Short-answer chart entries
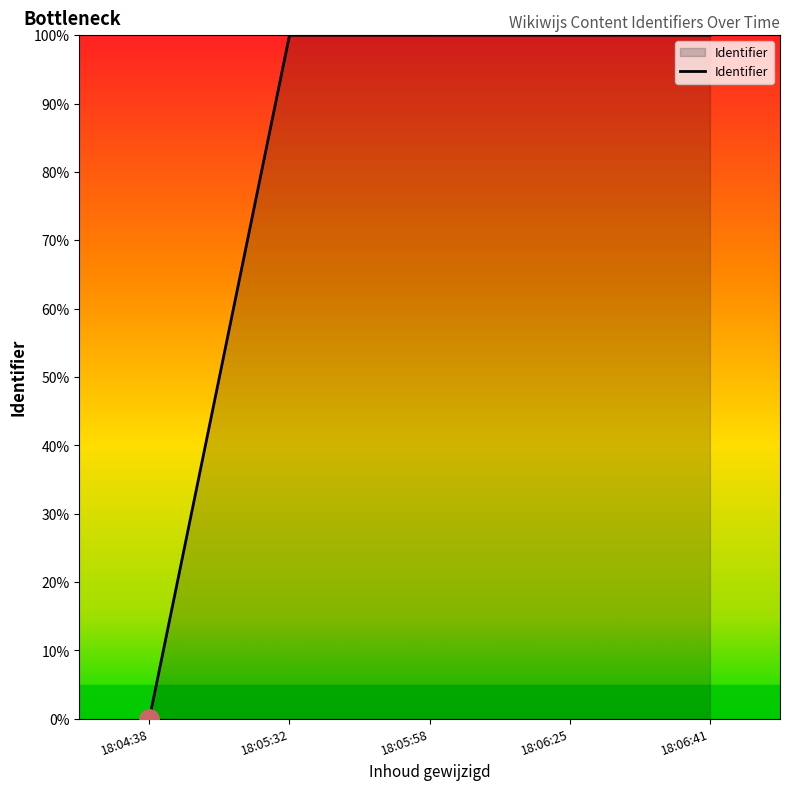

What position from the right is 18:04:38?

5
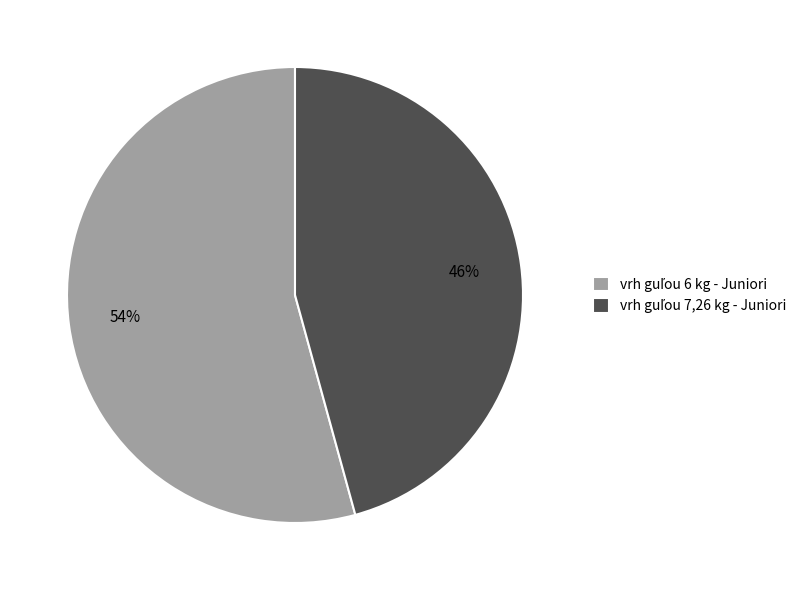

Does any single category account for the majority?

Yes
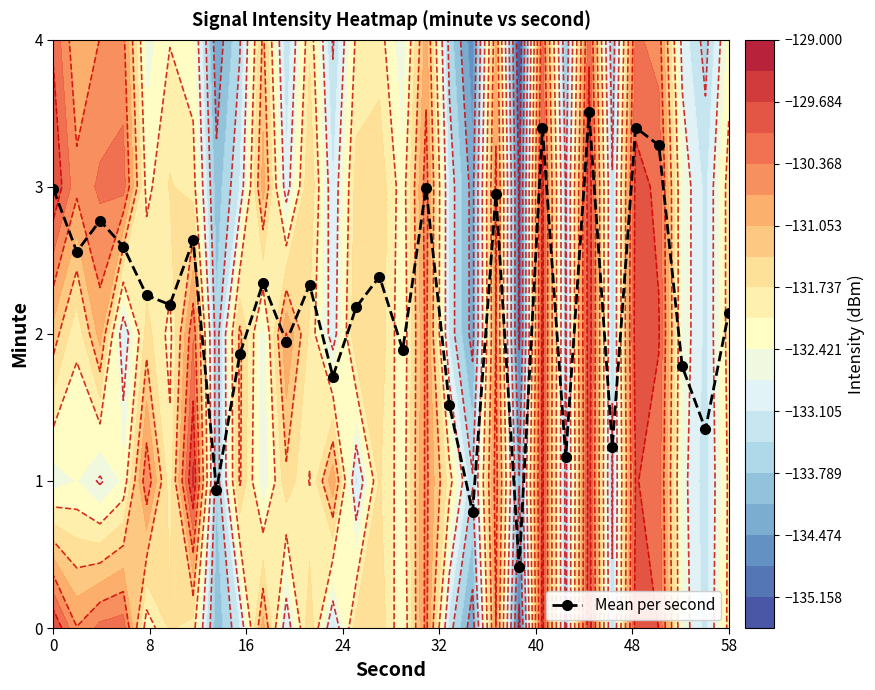

What is the difference between the maximum and minimum values?

3.1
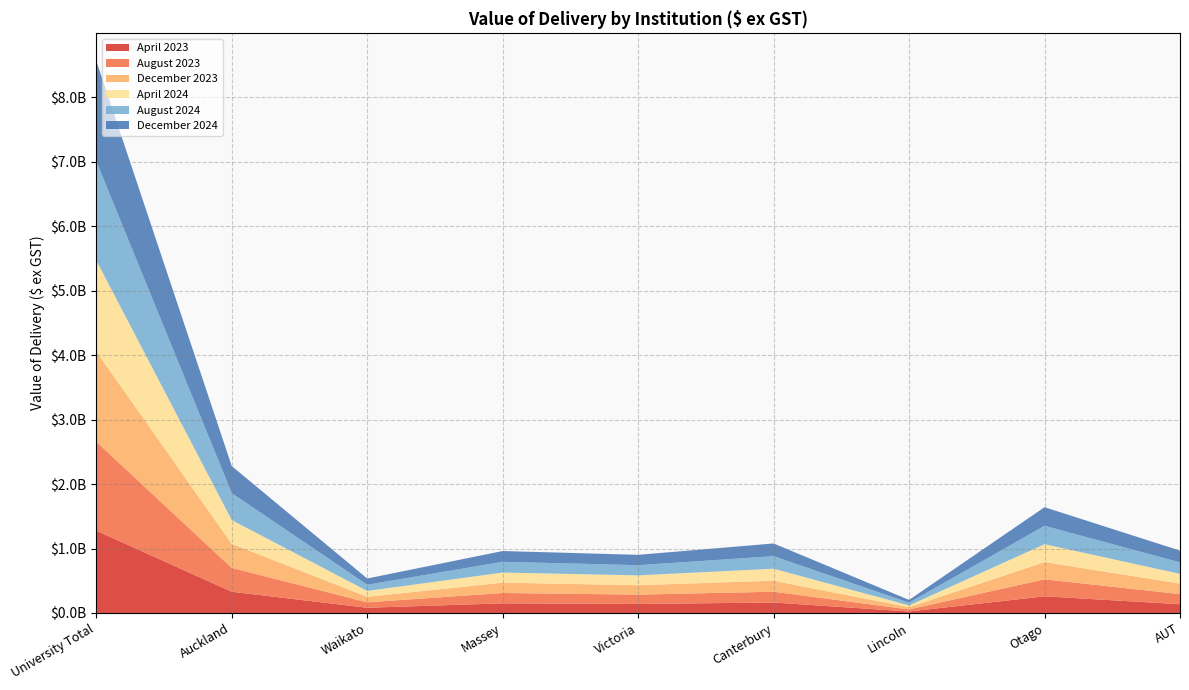

Reading left to right, list all the values displayed in this chart.

April 2023: 1277388765	329135395	80616055	149663037	139674258	162262205	22372919	258135584	135529313
August 2023: 1380522619	370773228	84481076	160187117	144698556	167328613	32300321	263723231	157030477
December 2023: 1399857549	372558204	85620970	159997963	146477338	170668451	34721369	266875410	162937844
April 2024: 1412979726	369175033	91250690	156993364	152530303	186409098	27218117	278244468	151158653
August 2024: 1539855679	418334706	95927591	167091155	157971444	194191299	42305132	285368657	178665694
December 2024: 1555794060	419800299	96658551	167165121	160679206	197445521	43325893	288767046	181952424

▸ **Instructions for the task**
Copy out the lines of the entries from the one containing "What is the" through the end of the entries, character for character. Omit the pictures.

▸ **Your response**
What is the difference between the maximum and minimum values?

3.1

Reading left to right, list all the values displayed in this chart.

April 2023: 1277388765	329135395	80616055	149663037	139674258	162262205	22372919	258135584	135529313
August 2023: 1380522619	370773228	84481076	160187117	144698556	167328613	32300321	263723231	157030477
December 2023: 1399857549	372558204	85620970	159997963	146477338	170668451	34721369	266875410	162937844
April 2024: 1412979726	369175033	91250690	156993364	152530303	186409098	27218117	278244468	151158653
August 2024: 1539855679	418334706	95927591	167091155	157971444	194191299	42305132	285368657	178665694
December 2024: 1555794060	419800299	96658551	167165121	160679206	197445521	43325893	288767046	181952424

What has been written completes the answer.